What needs to be done: The answer must consist of each line below that contains the string "nebo".

Saved data entries:
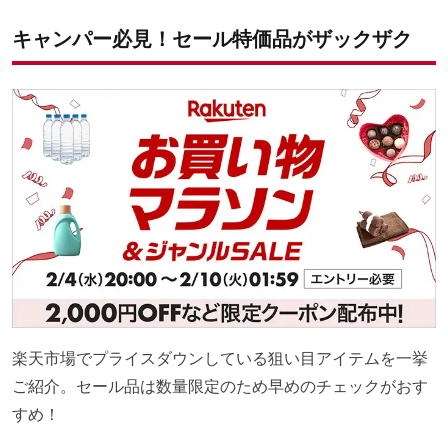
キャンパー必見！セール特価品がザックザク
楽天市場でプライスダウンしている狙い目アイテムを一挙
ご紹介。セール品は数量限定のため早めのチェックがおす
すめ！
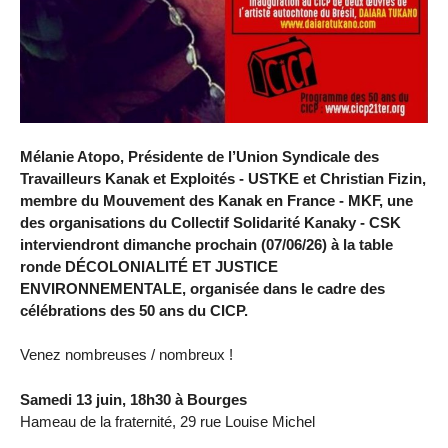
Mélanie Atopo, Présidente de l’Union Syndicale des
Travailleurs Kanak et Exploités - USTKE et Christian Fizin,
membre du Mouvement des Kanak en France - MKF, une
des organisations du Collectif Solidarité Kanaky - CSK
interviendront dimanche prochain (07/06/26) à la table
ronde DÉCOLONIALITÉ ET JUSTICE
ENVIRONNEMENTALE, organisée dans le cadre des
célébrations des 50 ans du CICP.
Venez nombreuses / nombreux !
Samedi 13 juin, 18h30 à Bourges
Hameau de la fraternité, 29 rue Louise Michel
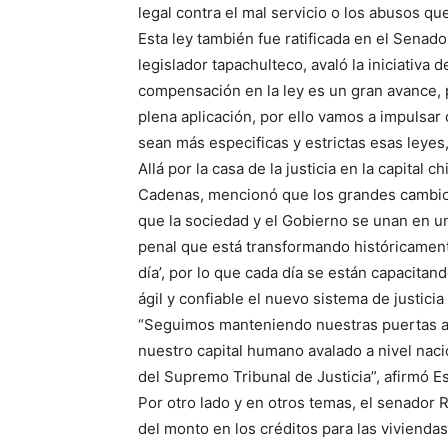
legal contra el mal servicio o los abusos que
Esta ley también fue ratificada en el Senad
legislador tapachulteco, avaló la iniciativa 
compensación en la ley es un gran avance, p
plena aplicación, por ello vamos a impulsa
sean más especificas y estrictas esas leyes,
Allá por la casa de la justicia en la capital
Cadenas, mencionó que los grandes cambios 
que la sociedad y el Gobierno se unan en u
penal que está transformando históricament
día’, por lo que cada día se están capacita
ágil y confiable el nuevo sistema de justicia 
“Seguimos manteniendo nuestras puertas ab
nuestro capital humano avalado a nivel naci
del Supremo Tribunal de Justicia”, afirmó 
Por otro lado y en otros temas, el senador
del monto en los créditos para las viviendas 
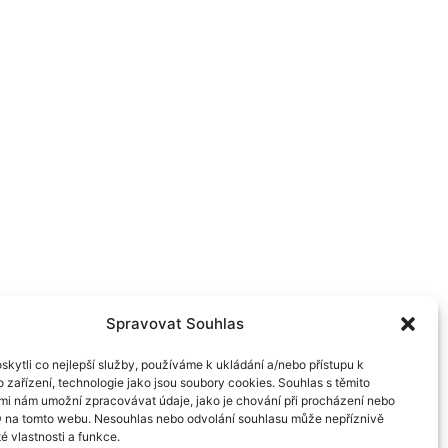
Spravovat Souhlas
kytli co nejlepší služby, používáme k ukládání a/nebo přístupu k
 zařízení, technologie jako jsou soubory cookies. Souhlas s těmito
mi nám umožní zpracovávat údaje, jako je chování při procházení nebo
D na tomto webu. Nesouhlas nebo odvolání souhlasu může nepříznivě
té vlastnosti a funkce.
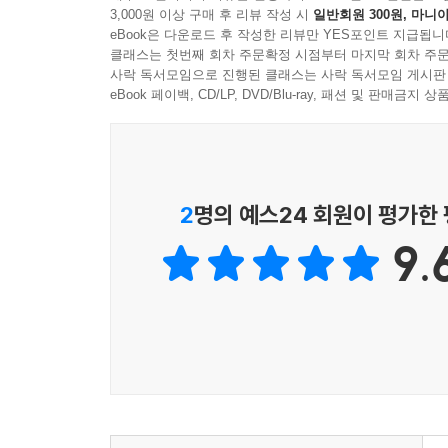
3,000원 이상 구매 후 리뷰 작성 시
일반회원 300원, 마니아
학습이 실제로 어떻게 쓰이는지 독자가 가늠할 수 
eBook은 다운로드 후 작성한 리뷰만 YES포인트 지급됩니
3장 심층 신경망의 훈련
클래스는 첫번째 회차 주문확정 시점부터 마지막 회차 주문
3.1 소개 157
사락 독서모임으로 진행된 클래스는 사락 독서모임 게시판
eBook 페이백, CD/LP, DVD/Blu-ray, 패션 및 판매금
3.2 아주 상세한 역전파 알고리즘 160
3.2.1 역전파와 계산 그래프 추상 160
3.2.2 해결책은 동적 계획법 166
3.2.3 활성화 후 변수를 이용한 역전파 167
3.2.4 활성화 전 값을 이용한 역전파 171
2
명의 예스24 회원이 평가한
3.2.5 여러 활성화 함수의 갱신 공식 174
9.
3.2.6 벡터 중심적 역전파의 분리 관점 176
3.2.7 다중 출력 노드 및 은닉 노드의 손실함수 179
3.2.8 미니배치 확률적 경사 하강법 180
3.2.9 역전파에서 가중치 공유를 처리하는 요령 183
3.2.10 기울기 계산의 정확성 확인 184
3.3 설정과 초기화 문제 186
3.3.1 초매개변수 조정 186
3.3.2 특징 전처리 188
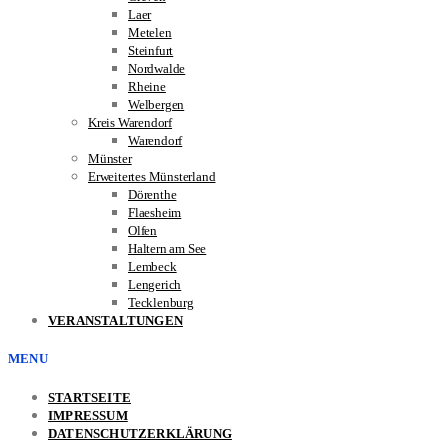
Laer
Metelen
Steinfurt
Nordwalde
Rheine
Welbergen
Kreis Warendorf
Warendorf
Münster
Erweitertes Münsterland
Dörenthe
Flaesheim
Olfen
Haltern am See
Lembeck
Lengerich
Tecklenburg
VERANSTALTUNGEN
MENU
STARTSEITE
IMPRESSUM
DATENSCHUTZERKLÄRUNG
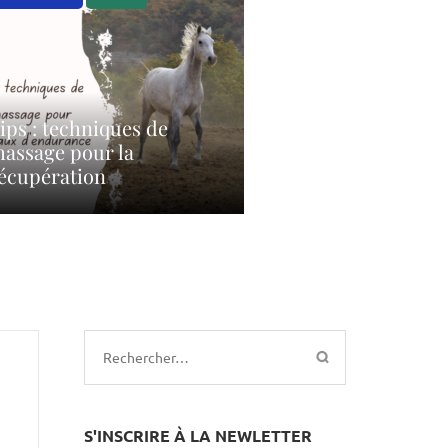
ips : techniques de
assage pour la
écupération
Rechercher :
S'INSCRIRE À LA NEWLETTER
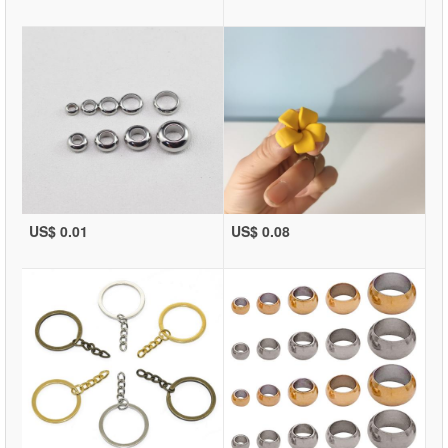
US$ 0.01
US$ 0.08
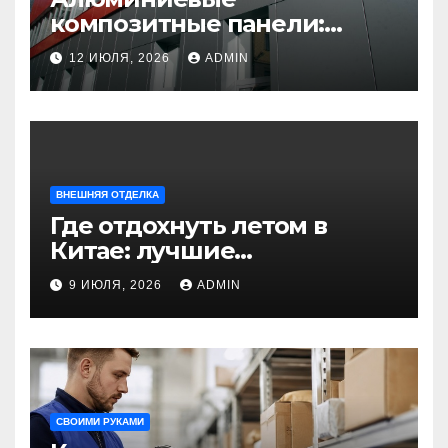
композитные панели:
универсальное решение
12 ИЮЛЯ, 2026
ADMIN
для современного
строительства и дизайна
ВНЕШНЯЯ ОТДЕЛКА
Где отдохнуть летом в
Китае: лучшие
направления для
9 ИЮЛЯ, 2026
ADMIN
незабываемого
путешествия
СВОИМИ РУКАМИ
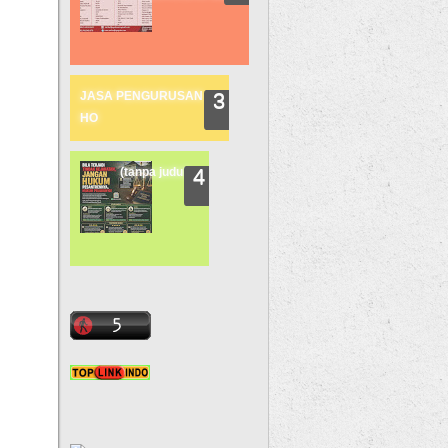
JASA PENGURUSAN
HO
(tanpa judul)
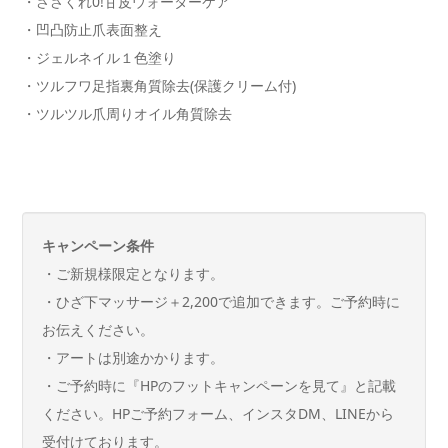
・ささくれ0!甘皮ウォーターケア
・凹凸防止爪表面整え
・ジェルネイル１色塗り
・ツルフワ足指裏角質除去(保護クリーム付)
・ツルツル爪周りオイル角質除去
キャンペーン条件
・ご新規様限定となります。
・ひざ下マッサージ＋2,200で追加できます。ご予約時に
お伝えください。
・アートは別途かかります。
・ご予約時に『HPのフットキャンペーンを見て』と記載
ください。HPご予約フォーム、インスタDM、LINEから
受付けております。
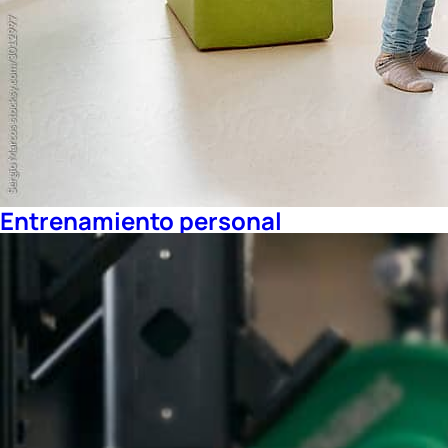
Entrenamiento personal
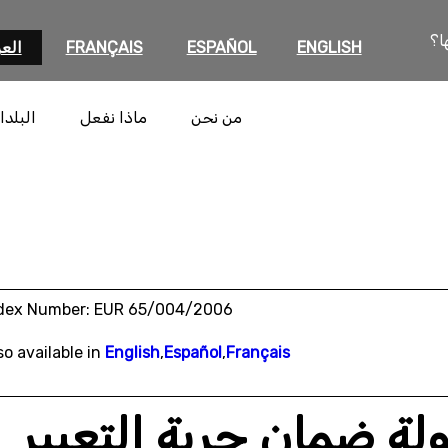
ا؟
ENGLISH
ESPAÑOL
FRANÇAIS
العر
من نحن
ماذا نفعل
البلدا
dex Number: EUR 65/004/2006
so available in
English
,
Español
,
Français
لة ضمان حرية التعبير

Solution to the exercise:
kytli co nejlepší služby, používáme k ukládání a/nebo přístupu k
mi nám umožní zpracovávat údaje, jako je chování při procházení nebo
D na tomto webu. Nesouhlas nebo odvolání souhlasu může nepříznivě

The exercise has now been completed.